Retroperitoneal Sarcoma’s Radiation Therapy Options Are Expanding

For patients with rare retroperitoneal sarcomas (RPS), new radiation therapy (RT) options are being explored to decrease treatment time and provide local control of this aggressive disease, which typically has a 26% local recurrence rate and a 47–67% five-year overall survival rate.

Fox Chase Cancer Center radiation oncologist Krisha J. Howell, MD, is researching the side effects and effectiveness of three approaches: hypofractionated radiotherapy, uni-directional LDR brachytherapy, and combining radiation treatments with an enzyme inhibitor.

“Our goal with the different radiation therapy trials is to increase the possibility of patients receiving therapies that are customized to their tumor and schedules,” said Howell. “We have options here that go beyond standard treatments.”

Higher Doses in Fewer Sessions Are Well Tolerated

Howell’s retrospective study of RPS patients showed that giving higher dosages over a shorter time frame — 20–39 Gy doses in 5–13 fractions (standardly administered as 44–57.5 Gy in 22–28 fractions) — had similar acute side effects to standard course RT, which typically spans 5–6 weeks. Data was analyzed from RPS patients with metastatic or uncontrolled primary disease who either received standard neoadjuvant RT or underwent hypofractionated RT due to constraints preventing standard therapy.

“The initial hypofractionated data demonstrated tolerable acute-toxicity, with no patients experiencing grade 3 or higher toxicity within the intended time period.” said Howell, who presented the findings at CTOS in November 2018. The team is currently developing a hypofractionated RT protocol for the disease at this site.

Key Study Findings:

1. None of the patients experienced toxicity at grade 3 or higher. Within the hypofractionated RT group, 14.29% of patients experienced grade 2 toxicity of any kind, while 31.58% of standard RT patients experienced grade 2 toxicity of any kind.

2. Analysis of GI toxicities (upper and lower) showed 14.29% of hypofractionated patients experienced GI toxicity (grade ≥1), while 47.37% of standard RT patients experienced GI toxicity (grade ≥1); p = 0.1904.

3. Twenty (77%) of the 26 patients had surgery after RT, as intended, with two in the hypo-fractionated RT group and 18 in the standard RT group. Surgical margins were positive in 1 of 2 patients in the hypo-fractionated RT group, while 22.2% (4 of 18) in the standard RT group had positive margins.

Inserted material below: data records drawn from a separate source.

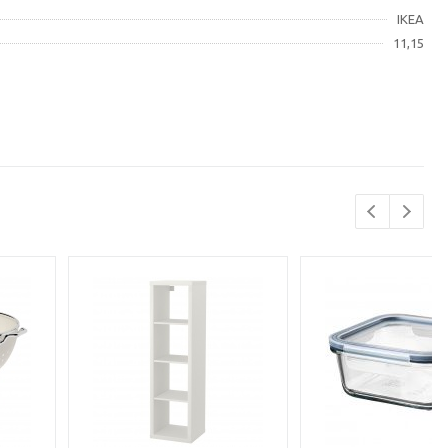
IKEA
11,15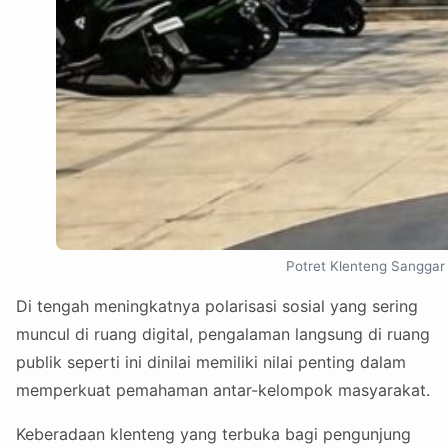
Potret Klenteng Sanggar 
Di tengah meningkatnya polarisasi sosial yang sering
muncul di ruang digital, pengalaman langsung di ruang
publik seperti ini dinilai memiliki nilai penting dalam
memperkuat pemahaman antar-kelompok masyarakat.
Keberadaan klenteng yang terbuka bagi pengunjung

A New Brachytherapy Approach for RPS

Howell and colleagues are participating in a registry trial of a uni-directional low-dose rate (LDR) brachytherapy implant, CivaSheet, being investigated to improve local control in the setting of recurrent retroperitoneal sarcomas. The implant is administered after surgical resection, at the margin of concerned residual microscopic disease.

“We are trying this approach to prevent the gastrointestinal toxicity found in previous trials of omni-directional brachytherapy implants.” Howell said.

The study is called “Initial Clinical Experience with Uni-Directional LDR Brachytherapy in the Treatment of Retroperitoneal Sarcoma.”

Howell’s poster at ASTRO shared these findings:

1. Application of uni-directional, planar Pd-103 LDR brachytherapy technology is safe and easy in initial findings.

2. Uni-directional brachytherapy should be considered as an option to escalate high doses to the high-risk margins of RPS after resection.

3. In the setting of previous therapy, the directional source distribution allows for re-irradiation or adjuvant brachytherapy boost radiation therapy in patients who have had maximum EBRT dose to the regional organs at risk.

Investigating Side Effects of Combining an Enzyme Inhibitor with Radiation for Soft Tissue Sarcomas

Howell’s team is one of the first to open a new NRG trial researching the side effects of the MDM2 enzyme inhibitor AMG-232 when combined with radiation therapy to treat patients with soft tissue sarcoma.

“Tumor suppressor gene p53 is a commonly mutated gene in cancer,” Howell said. “Therefore, inhibition of MDM2, which regulates the amount of p53, is a viable strategy to treat WT p53 tumors with neoadjuvant radiotherapy.”

Important highlights of treating retroperitoneal sarcomas with radiation:

1. Initial retrospective data on hypofractionated radiation therapy demonstrates tolerable, acute side effects in well-selected retroperitoneal patients.

2. Uni-directional LDR brachytherapy may be a safe option for escalating to a high dose after surgical resection to decrease recurrence risk at the microscopic margin.

3. Neoadjuvant radiation combined with MDM2 enzyme inhibitor AMG-232 is being investigated to increase tumor response to neoadjuvant therapy.